D. Kuspit, Mel Ramos: Pop Art Fantasies: The Complete Paintings, New York 2004 (illustrated in colour, p. 78).
Special notice
VAT rate of 5% is payable on hammer price and at 15% on the buyer's premium

Lot Essay

The woman in Peek-a-boo Raven #2, painted in 1964, has the air of a pin-up, yet the composition (like the title) makes it clear that she is being viewed through a keyhole. This painting dates from the first year of Ramos' Peek-a-boo pictures, the series with which he discovered his true signature style. In this work, the woman is looking teasingly over her shoulder, addressing the viewer directly and making no attempt whatsoever to cover herself. It is clear that she is involved with the viewer, that she is complicit, that this is not simple voyeurism but a more elaborate game or role-play. She is posing for the viewer, despite the keyhole providing an illusion that the viewer is concealed. Her coquettish stance and facial expression add a distinct air of artifice to the image, pushing it deliberately towards the realm of pornography, banishing any of the sinister subtext of the Peeping Tom and replacing it with humour and lashings of sex.

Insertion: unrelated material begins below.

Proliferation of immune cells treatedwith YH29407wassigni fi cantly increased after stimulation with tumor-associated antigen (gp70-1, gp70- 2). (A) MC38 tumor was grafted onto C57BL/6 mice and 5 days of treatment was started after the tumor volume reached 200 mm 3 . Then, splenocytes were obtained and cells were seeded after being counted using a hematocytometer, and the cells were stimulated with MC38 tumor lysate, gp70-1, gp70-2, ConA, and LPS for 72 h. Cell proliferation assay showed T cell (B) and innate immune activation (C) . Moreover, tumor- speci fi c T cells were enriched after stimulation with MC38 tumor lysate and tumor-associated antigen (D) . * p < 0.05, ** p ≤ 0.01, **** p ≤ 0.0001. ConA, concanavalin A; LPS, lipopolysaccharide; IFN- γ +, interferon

Ramos's humour is more complex than it may at first appear, and irony plays a vast part in the effectiveness of his pictures. While the content is to some degree titillating, the fact that Ramos has chosen to enshrine simple pin-ups in oils allows him to display his Pop credentials. Ramos's excursion into the world of Pop had begun with his paintings-- in incongruous oils inspired by his mentor Wayne Thiebaud-- of superheroes pillaged from the pages of comic books. He focussed on women as his subjects, presenting them in a manner that was at once eroticised and also tied into the iconography of advertising. These women were already sexualised by the time that 'I finally just removed the costumes' (Ramos, quoted in E. Claridge, The Girls of Mel Ramos, Chicago, 1975, p. 60). In many works from this point, through collage-like composition, he would place these slightly pornographic images explicitly within an advertising context, surrounding them with all-American brand-names, Cola and burgers. Placed into their new contexts the women in Ramos' paintings are all deliberately erotic, and yet that eroticism has been used in order to both celebrate a large aspect of popular culture that at that time was still ignored, and also to point to the role that the exploitation of sexuality in images played in advertising. Images only a little less overt than Peek-a-boo Raven #2 have long featured in the pictures that fill newspapers, magazines and the television, and it is as an indicator of their hypocrisy, their manipulation of the viewer and all the same as a celebration of their beauty that Peek-a-boo Raven #2 functions.